O MST ajuda o Governo a economizar mantendo milhões de famílias sem-terra em acampamentos e assentamentos. Se ele não existisse, essa famílias teriam migrado para as cidades e engrossado o cinturão de favelas. O Governo teria que gastar mais com aparato policial, cadeias, prisões, sistema judiciário etc. Caro para o Governo é o Brasil não ter feito, até hoje, a reforma agrária, na contramão do exemplo dos demais países do Continente.

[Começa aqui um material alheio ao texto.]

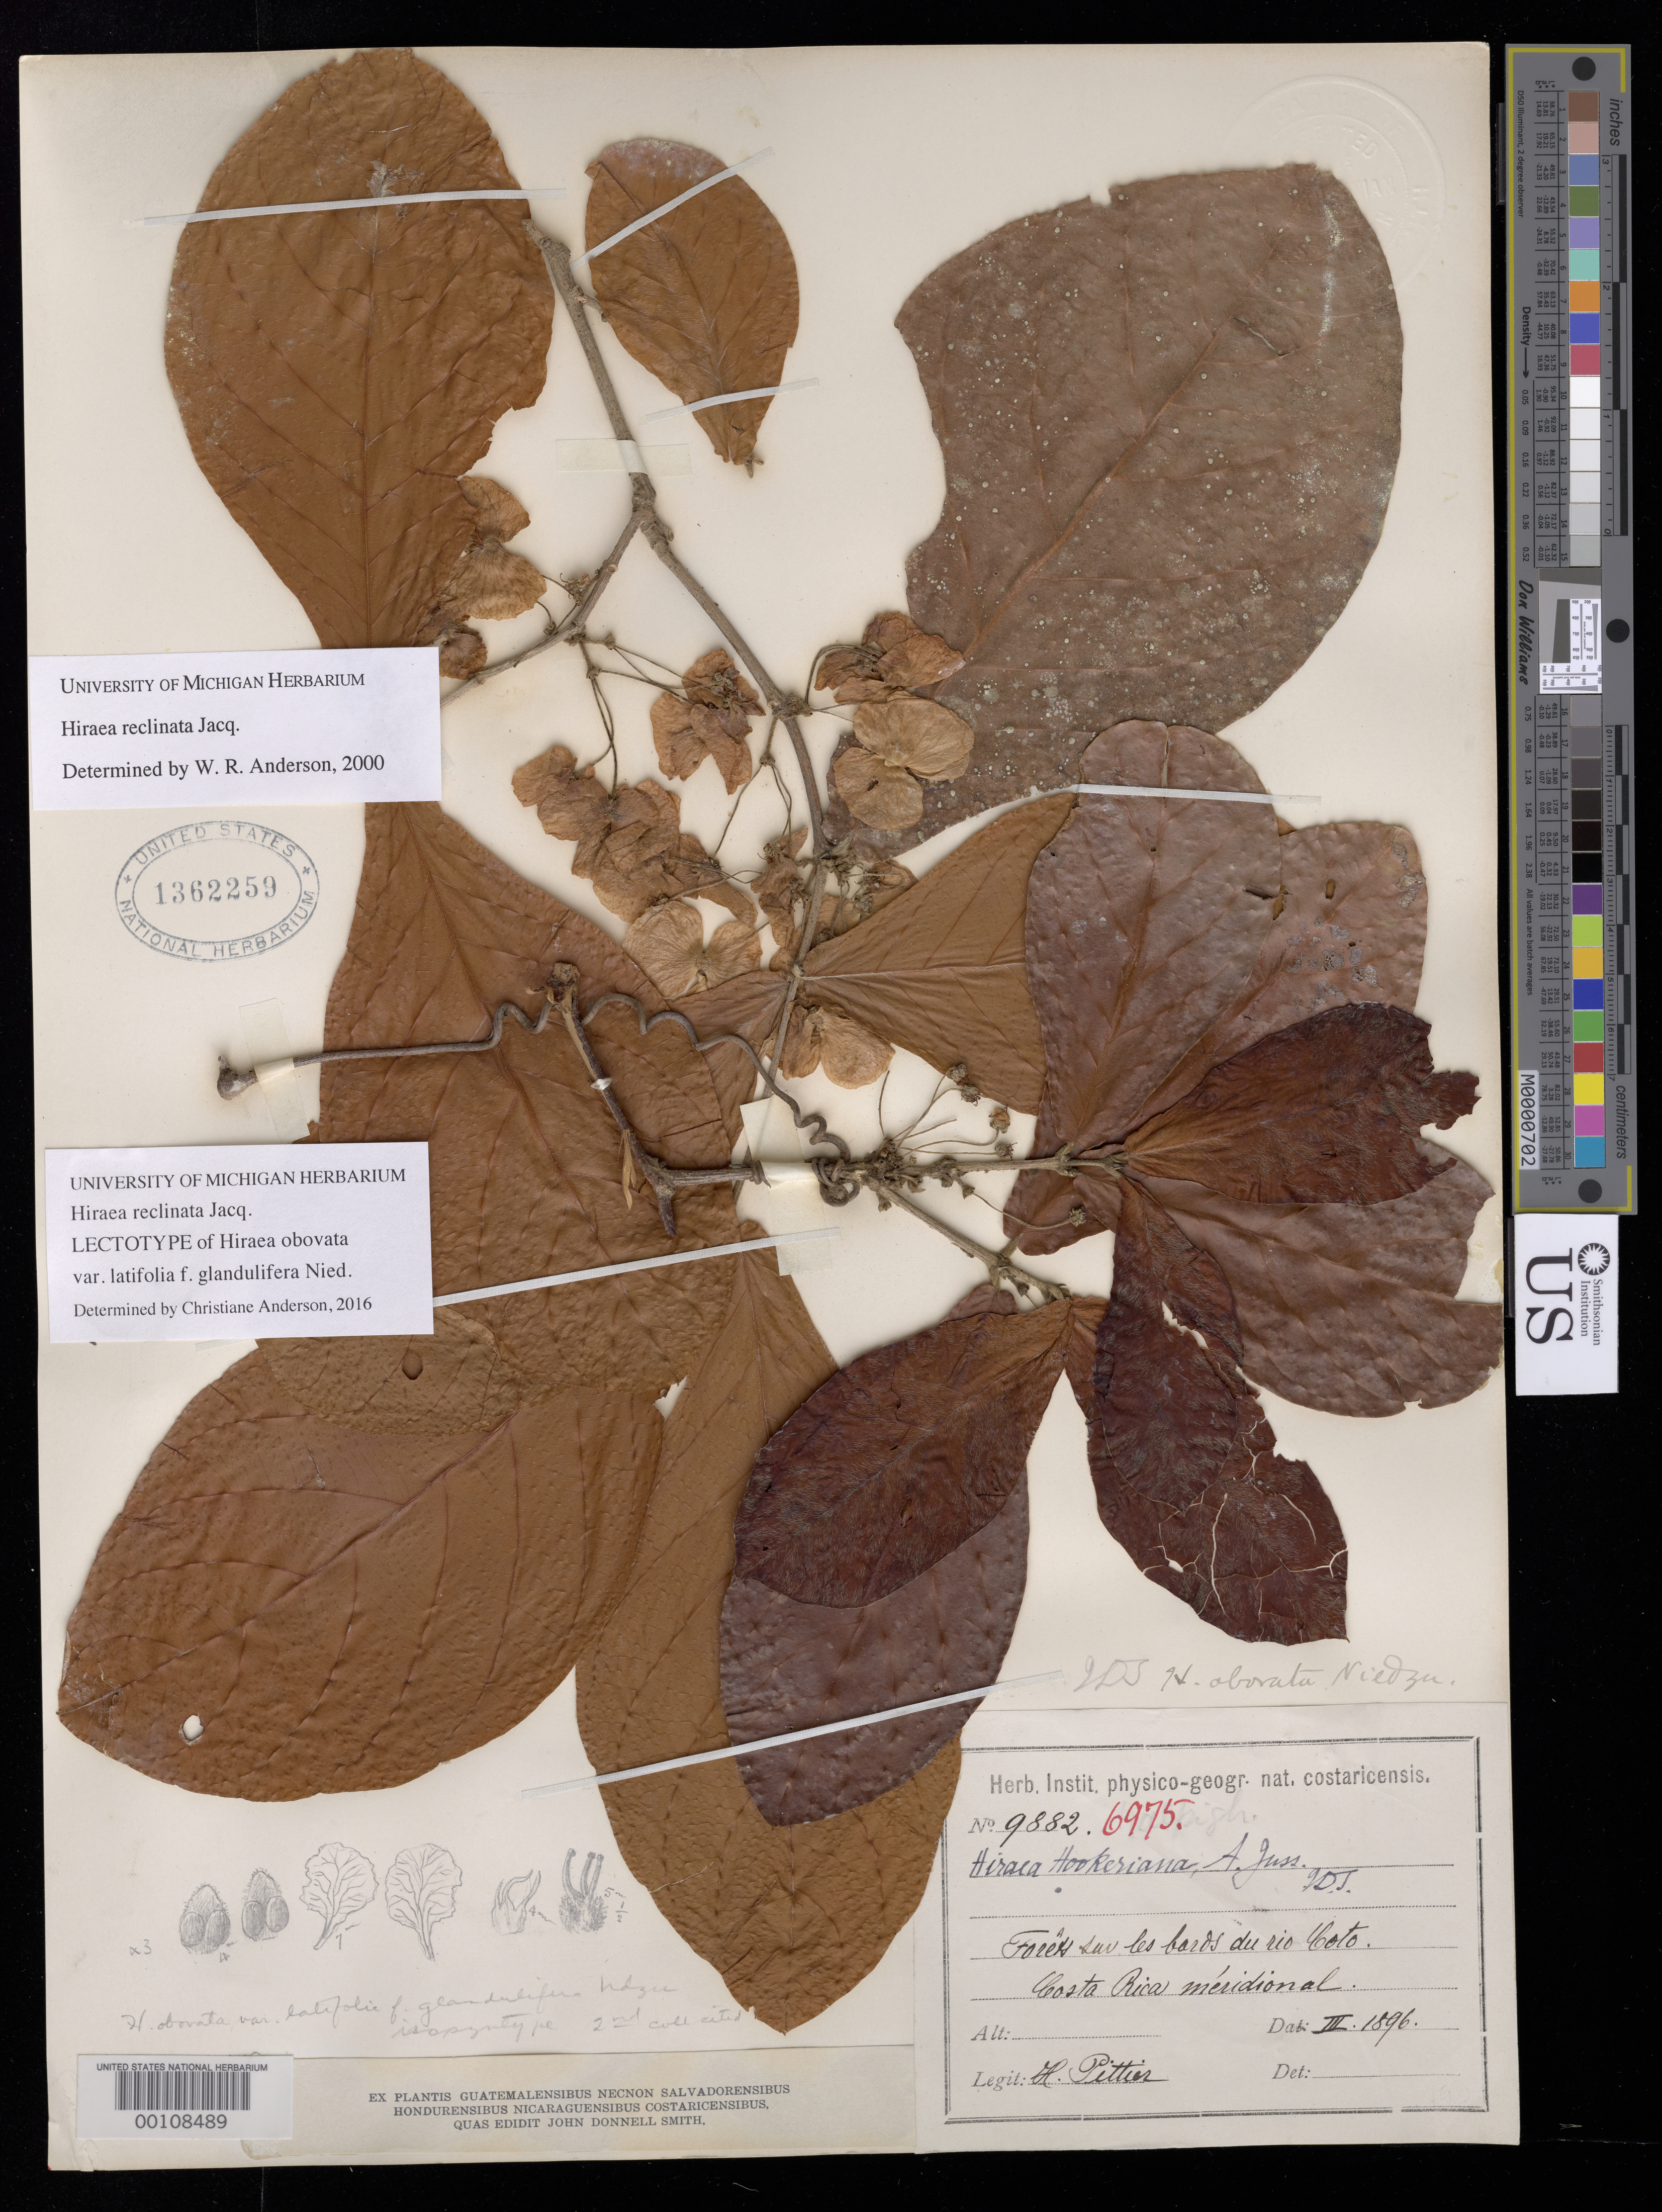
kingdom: Plantae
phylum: Tracheophyta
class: Magnoliopsida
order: Malpighiales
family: Malpighiaceae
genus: Hiraea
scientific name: Hiraea obovata f. glandulifera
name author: Nied.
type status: Lectotype; Isosyntype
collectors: H. F. Pittier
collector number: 9882 [Donnell Smith 6975]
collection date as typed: Mar 1896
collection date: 1896-03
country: Costa Rica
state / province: Puntarenas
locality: Rio Coto, Golfo Dulce, Comarca de Puntarenas.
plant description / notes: Anderson (2016) cites "lectotype" at US without explicitly identifying duplicates (e.g., citing sheet number or barcode, or even number of sheets); US has 2 duplicates of this collection, both annotated by Anderson (2016) as "lectotype". Both sheets are originally from the Donnell Smith herbarium but do not have consecutive USNH sheet numbers, and without any indication they are two sheets of a single specimen.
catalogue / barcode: US 1362259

Roberto Freire, disse que o ex-presidente Lula foi uma fraude política. Lula foi uma fraude política, ou o melhor presidente da história desse país como muitos dizem?
Lula foi o melhor presidente que o Brasil já teve. Fraude política é um comunista se aliar à direita e aos mais notórios corruptos do Brasil.
O socialismo real falhou?
Como afirma Antonio Candido, de modo algum. Graças a ele, o capitalismo se viu obrigado a fazer inúmeras concessões, como admitir sindicatos, direitos trabalhistas, direito de greve etc. O que fracassou foi um modelo socialista autocrático, governado por uma elite distante dos anseios populares. Felizmente Cuba é uma exceção, e daí sua resistência em mais de 50 anos de revolução.
Por que não conseguimos diminuir a pobreza mesmo tendo um partido considerado popular e de esquerda no poder?
Já diminuiu bastante. As políticas sociais dos Governos Lula e Dilma já tiraram mais de 20 milhões de brasileiros da miséria absoluta, reduziram o desemprego a níveis insignificantes, aumentaram a circulação de riqueza, permitiram que, hoje, haja mais gente viajando pelo Brasil em avião do que em ônibus… No entanto, falta mexer na estrutura do país, através de reformas como a agrária e a tributária, para que tais conquistas sejam duradouras e a pobreza definitivamente erradicada.